-- RECORDED INFORMATION follows --

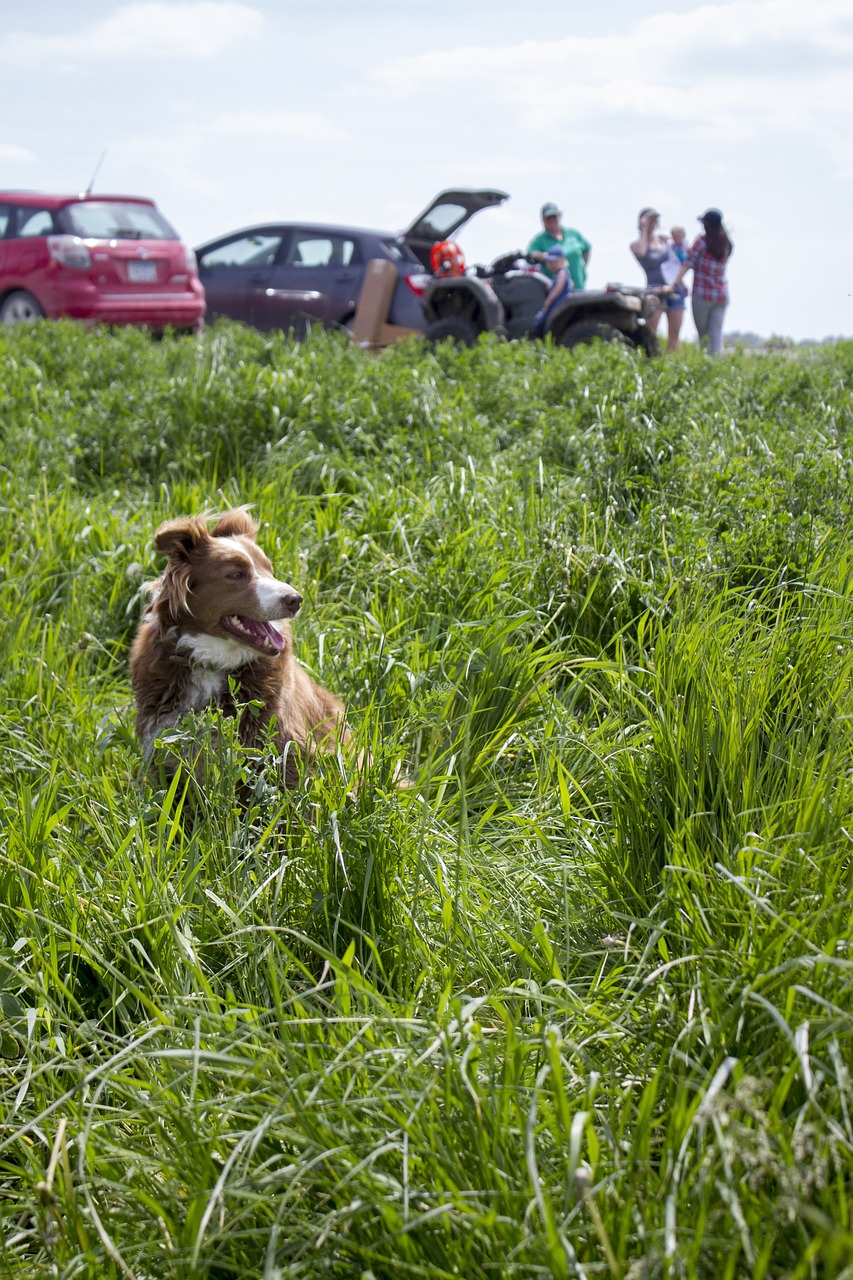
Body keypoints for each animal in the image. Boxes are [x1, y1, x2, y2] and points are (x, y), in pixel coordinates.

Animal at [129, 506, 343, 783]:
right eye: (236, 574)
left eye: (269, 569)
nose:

-- RECORDED INFORMATION concluded --
-- RECORDED INFORMATION follows --

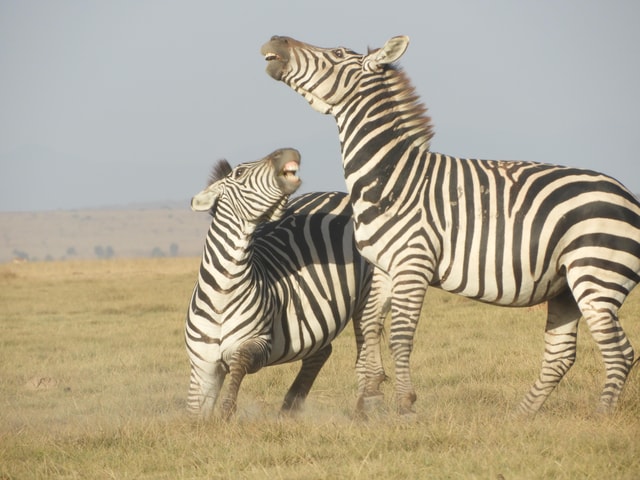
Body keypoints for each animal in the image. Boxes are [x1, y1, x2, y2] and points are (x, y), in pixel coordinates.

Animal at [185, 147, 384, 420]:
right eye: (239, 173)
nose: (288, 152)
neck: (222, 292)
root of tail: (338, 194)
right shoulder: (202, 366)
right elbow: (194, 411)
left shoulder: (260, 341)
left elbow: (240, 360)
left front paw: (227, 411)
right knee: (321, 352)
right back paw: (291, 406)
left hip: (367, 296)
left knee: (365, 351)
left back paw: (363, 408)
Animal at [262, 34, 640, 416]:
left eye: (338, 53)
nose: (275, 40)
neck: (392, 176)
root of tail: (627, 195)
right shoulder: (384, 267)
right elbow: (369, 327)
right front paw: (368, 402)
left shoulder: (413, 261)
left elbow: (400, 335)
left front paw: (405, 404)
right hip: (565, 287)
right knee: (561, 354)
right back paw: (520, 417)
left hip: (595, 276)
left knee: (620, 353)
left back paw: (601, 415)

-- RECORDED INFORMATION concluded --
-- RECORDED INFORMATION follows --

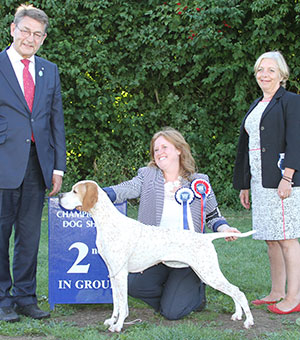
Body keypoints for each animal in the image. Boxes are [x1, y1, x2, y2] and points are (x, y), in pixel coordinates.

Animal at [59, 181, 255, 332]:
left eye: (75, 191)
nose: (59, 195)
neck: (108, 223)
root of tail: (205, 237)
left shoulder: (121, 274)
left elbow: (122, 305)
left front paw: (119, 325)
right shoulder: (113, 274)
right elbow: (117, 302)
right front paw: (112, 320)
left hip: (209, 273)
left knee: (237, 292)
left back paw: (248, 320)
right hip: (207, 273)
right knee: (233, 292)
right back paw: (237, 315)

-- RECORDED INFORMATION concluded --

● TRY IT
What you return should be exactly the lines above, starting at the one with "left back paw: (363, 408)" and ending at the one with "left back paw: (601, 415)", and nothing else.

● SOLUTION TO THIS PROBLEM
left back paw: (363, 408)
Animal at [262, 34, 640, 416]:
left eye: (338, 53)
nose: (275, 40)
neck: (392, 176)
root of tail: (627, 195)
right shoulder: (384, 267)
right elbow: (369, 327)
right front paw: (368, 402)
left shoulder: (413, 261)
left elbow: (400, 335)
left front paw: (405, 404)
right hip: (565, 287)
right knee: (561, 354)
right back paw: (520, 417)
left hip: (595, 276)
left knee: (620, 353)
left back paw: (601, 415)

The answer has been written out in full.